Transcribe the lines from the first one up to and including the line with "platform. Communicate with", without any changes.

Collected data
────────────────────

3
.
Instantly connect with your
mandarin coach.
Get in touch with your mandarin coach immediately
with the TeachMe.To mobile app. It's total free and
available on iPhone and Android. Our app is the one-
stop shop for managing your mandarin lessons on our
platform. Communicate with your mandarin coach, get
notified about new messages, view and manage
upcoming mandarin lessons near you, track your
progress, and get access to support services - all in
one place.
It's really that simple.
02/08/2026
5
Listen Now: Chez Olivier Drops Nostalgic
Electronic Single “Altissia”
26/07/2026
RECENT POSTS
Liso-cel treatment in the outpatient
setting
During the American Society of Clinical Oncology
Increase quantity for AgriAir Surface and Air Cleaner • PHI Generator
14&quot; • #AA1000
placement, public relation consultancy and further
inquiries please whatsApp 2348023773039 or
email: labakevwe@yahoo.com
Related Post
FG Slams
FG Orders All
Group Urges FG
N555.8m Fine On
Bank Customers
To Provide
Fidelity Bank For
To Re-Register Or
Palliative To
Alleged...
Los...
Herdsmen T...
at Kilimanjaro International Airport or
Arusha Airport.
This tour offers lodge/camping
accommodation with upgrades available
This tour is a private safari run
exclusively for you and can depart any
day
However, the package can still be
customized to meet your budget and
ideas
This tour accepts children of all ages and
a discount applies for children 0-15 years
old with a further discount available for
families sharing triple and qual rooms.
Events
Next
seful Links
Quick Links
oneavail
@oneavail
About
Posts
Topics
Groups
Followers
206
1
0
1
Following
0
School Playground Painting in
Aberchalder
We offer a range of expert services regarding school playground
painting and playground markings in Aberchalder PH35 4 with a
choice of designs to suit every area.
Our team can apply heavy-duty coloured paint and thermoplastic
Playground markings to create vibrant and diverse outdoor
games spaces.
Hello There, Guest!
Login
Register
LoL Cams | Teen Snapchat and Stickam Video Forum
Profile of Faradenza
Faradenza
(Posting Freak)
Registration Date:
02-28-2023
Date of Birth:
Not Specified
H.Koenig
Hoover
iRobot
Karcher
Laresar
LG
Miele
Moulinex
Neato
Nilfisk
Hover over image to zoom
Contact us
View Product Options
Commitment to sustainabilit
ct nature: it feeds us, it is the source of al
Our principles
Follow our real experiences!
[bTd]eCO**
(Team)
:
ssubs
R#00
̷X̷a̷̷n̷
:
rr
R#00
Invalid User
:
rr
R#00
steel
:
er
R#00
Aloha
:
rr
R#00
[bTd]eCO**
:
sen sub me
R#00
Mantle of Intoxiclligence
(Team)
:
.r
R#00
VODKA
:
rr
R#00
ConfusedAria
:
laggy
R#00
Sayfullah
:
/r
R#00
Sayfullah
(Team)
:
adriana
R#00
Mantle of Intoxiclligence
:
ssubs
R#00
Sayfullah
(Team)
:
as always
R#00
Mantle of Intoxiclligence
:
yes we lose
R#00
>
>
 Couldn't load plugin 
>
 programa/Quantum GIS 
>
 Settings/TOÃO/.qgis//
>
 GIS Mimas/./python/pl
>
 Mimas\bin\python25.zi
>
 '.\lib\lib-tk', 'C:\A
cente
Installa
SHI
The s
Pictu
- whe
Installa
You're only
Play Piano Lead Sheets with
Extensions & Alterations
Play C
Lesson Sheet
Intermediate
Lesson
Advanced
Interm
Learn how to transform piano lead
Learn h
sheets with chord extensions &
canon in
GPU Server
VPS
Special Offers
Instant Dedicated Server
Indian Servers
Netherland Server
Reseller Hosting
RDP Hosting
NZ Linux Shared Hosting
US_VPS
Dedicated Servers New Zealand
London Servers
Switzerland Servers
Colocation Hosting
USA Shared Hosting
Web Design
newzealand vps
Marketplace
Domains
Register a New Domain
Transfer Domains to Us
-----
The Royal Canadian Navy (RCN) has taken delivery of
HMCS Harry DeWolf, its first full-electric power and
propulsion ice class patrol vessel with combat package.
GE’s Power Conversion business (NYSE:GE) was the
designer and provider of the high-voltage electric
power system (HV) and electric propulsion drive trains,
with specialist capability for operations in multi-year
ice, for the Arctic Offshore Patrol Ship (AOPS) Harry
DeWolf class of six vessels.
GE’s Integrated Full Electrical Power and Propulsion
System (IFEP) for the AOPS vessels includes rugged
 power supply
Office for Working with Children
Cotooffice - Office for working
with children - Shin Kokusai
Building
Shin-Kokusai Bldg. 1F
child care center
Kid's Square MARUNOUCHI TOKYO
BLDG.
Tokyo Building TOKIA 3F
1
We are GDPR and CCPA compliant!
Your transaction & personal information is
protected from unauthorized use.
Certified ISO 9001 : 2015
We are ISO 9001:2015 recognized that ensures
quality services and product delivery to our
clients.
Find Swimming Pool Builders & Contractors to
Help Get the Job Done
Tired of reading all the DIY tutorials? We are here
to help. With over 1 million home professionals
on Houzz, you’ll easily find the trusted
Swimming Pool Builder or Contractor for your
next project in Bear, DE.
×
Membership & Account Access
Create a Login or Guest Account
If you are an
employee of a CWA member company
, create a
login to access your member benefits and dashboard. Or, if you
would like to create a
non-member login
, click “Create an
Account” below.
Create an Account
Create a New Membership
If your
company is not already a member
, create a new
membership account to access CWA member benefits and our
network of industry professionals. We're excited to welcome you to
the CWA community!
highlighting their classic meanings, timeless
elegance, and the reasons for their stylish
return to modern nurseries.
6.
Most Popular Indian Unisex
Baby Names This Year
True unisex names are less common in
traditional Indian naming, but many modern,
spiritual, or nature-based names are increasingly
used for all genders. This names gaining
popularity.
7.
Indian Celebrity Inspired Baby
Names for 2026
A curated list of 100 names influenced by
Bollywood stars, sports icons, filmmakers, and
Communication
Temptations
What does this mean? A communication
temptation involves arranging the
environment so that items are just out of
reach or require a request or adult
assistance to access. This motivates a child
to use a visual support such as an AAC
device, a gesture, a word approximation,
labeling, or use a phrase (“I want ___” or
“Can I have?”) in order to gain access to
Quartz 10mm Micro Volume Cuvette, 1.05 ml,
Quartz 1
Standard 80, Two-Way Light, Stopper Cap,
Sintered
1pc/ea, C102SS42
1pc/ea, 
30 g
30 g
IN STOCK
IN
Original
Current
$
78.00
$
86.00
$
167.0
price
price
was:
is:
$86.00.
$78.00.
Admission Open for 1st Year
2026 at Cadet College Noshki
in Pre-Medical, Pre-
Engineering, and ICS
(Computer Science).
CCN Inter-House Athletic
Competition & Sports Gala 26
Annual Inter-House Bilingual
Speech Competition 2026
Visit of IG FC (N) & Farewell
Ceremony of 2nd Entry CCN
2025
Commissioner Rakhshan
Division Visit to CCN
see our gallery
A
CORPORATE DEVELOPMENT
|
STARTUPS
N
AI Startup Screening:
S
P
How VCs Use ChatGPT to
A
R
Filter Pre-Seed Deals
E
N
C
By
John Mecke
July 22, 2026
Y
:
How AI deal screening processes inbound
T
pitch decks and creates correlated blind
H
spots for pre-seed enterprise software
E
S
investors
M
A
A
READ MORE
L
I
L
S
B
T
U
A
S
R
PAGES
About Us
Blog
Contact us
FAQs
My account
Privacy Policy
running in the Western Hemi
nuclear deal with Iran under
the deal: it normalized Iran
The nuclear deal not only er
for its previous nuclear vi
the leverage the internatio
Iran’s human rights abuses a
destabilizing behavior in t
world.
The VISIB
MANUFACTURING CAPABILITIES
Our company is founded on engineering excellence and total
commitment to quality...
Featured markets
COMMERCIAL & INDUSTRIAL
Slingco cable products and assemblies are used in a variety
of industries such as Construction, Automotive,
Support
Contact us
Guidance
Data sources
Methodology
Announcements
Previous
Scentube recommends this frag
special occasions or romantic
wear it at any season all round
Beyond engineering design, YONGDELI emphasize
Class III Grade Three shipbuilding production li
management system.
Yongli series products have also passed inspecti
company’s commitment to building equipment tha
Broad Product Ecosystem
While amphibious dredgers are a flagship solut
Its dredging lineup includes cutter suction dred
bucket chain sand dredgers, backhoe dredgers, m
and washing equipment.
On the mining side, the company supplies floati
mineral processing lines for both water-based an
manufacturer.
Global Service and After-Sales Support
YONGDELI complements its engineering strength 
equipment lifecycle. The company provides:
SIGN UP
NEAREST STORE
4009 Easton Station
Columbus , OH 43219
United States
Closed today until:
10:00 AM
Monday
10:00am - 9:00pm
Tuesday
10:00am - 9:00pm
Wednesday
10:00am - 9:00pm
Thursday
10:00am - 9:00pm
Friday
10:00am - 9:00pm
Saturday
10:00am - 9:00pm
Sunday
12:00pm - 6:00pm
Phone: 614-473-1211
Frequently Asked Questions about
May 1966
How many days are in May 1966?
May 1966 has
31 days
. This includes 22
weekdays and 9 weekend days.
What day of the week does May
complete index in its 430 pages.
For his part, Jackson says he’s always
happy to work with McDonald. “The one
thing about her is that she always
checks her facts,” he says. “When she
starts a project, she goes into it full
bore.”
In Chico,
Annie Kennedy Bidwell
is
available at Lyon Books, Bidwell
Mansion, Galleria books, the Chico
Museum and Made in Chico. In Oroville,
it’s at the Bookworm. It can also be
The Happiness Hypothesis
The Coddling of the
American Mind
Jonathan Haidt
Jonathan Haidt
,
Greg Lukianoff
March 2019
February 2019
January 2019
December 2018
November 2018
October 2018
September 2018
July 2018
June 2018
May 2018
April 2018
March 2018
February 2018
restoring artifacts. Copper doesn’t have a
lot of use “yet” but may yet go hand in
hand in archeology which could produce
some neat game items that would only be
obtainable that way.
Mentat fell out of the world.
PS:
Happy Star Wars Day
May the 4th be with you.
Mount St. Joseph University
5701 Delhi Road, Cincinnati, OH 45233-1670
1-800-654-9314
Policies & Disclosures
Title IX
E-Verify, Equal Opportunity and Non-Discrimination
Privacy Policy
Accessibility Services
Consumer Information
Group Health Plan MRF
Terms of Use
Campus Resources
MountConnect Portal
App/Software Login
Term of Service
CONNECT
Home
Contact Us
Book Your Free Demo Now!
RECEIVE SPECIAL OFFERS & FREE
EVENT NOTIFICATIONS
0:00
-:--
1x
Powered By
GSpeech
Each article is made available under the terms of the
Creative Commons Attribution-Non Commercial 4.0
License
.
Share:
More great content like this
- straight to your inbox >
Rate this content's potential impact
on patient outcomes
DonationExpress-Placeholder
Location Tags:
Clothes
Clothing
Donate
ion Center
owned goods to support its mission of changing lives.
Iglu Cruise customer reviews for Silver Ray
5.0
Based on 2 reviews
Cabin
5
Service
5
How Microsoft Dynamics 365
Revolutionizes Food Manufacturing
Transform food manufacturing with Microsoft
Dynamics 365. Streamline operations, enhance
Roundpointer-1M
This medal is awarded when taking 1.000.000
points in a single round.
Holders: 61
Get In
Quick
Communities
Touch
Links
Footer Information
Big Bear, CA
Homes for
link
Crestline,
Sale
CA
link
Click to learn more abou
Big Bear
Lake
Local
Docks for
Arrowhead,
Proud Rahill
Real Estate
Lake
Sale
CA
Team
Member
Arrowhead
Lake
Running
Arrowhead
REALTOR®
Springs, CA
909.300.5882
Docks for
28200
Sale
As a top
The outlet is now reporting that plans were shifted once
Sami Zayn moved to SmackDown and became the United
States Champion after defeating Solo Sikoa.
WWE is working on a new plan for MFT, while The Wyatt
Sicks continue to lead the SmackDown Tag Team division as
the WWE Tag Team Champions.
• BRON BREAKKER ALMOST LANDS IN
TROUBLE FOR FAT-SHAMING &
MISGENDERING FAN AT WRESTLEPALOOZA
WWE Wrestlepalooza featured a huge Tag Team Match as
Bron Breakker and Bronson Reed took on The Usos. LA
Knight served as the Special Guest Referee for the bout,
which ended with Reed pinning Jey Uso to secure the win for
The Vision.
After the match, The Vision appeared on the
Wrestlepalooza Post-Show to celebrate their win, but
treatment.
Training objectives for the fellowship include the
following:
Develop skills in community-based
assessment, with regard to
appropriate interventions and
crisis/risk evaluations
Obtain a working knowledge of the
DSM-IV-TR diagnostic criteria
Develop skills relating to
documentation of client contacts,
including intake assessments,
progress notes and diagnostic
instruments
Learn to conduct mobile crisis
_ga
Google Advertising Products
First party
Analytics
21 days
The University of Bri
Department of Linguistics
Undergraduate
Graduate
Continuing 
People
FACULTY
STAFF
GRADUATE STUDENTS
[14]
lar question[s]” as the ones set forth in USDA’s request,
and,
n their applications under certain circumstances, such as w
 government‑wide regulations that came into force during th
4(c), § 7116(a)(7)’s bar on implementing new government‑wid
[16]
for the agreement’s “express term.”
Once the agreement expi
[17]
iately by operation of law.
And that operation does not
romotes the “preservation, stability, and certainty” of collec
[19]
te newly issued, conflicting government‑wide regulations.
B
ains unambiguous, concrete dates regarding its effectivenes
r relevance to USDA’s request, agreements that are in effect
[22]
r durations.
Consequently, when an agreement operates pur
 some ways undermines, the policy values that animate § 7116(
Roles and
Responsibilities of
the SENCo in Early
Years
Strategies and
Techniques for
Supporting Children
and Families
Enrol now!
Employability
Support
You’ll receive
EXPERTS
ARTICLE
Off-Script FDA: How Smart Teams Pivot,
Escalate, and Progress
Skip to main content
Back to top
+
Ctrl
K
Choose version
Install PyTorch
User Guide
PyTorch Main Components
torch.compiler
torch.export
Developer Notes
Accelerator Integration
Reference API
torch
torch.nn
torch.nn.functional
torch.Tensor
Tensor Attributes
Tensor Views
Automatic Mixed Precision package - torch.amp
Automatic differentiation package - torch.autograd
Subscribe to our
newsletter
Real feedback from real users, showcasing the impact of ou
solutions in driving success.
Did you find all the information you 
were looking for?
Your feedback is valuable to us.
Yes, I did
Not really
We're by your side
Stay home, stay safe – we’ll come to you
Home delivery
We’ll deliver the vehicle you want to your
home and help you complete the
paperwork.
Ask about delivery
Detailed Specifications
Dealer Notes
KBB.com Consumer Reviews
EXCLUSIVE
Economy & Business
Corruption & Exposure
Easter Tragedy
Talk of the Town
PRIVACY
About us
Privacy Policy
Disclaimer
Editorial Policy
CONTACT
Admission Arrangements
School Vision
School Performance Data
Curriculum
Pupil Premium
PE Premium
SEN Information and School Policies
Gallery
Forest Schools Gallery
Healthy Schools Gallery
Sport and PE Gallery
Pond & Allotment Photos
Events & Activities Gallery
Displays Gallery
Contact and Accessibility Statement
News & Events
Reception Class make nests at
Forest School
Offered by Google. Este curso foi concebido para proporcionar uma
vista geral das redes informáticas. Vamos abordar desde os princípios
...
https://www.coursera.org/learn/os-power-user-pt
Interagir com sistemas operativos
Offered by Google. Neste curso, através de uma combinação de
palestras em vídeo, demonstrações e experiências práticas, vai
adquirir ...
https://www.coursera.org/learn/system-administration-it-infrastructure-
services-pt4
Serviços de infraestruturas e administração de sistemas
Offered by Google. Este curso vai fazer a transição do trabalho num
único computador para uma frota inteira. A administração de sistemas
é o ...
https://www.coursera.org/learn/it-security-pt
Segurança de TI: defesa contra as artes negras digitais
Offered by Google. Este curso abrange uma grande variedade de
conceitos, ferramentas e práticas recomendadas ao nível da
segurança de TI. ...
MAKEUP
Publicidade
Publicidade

────────────────────

* _TASK ANSWER_:
3
.
Instantly connect with your
mandarin coach.
Get in touch with your mandarin coach immediately
with the TeachMe.To mobile app. It's total free and
available on iPhone and Android. Our app is the one-
stop shop for managing your mandarin lessons on our
platform. Communicate with your mandarin coach, get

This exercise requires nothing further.